Software companies have historically understood their business as essentially an exchange of code for dollars. The idea was that if you wrote good code, you could make money selling it.

This model worked pretty well for a while. Customers could benefit substantially from software that did the things they needed it to do. And, to get the benefit of this software, they had to install it on their own CPUs. So they were quite willing to shoulder the cost of licensing, installing and managing installed software.

No More Cash for Code?
But a major shift is taking place. For one thing, with the emergence of viable cloud architectures, code can run anywhere. It is no longer always necessary to license code and install it on your own machines. In fact, because growing software complexity is making the ongoing ownership of installed code a costly hassle, buyers have a strong incentive not to buy more of it.

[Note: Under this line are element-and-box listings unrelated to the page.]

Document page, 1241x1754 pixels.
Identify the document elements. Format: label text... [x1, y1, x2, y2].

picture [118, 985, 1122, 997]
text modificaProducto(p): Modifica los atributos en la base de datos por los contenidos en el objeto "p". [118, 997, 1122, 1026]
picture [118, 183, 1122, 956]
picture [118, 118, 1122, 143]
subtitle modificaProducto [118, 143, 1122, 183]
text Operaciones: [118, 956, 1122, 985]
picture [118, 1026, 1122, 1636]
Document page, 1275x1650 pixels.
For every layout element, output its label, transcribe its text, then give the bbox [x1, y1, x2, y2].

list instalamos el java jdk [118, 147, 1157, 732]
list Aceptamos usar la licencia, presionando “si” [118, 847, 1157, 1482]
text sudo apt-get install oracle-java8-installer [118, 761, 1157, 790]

For another, software is increasingly commoditized. Just about anything you can write into your code can be duplicated by someone else. So it’s harder to compete on software features alone.

And buyers don’t want to buy more features anyway. Most of them only use a small percentage of the features in the software they’ve already bought. So spending more money on more features they may never use doesn’t make any sense.

The Consumption Alternative
Given these conditions, a new model for the software value exchange is emerging. Described in the book “Consumption Economics” by J.B. Wood, Todd Hewlin and Thomas Lah, this model entails the transfer of risk from buyers to vendors. Rather than making large capital outlays for on-premise software deployments that may or may not deliver expected value, buyers are now pushing risk onto vendors—who can no longer count on starting their buyer engagements with high-margin up-front cash payments.

Under this new model, vendors can monetize their code only insofar as buyers use it. That usage can be measured by a variety of parameters: number of users, hours of use, number and type of features activated, volume of data, etc. But the key is that vendors no longer get upfront cash for code. Instead, they get compensated over time based on their ability to continuously deliver value to buyers.

What’s a Vendor To Do?
This shift to consumption economics obviously poses serious challenges to software vendors. But it also presents major opportunities to those who understand it, transform their companies and products to accommodate it and— most of all—prove themselves capable of delivering real value to customers.

Software still delivers tremendous economic value. In fact, it is only a slight exaggeration to say that the world runs on software. So there is plenty of money to be made writing good code. But the way software markets operate is changing rapidly. It will be interesting to see who successfully capitalizes on those market changes and who is left behind by them.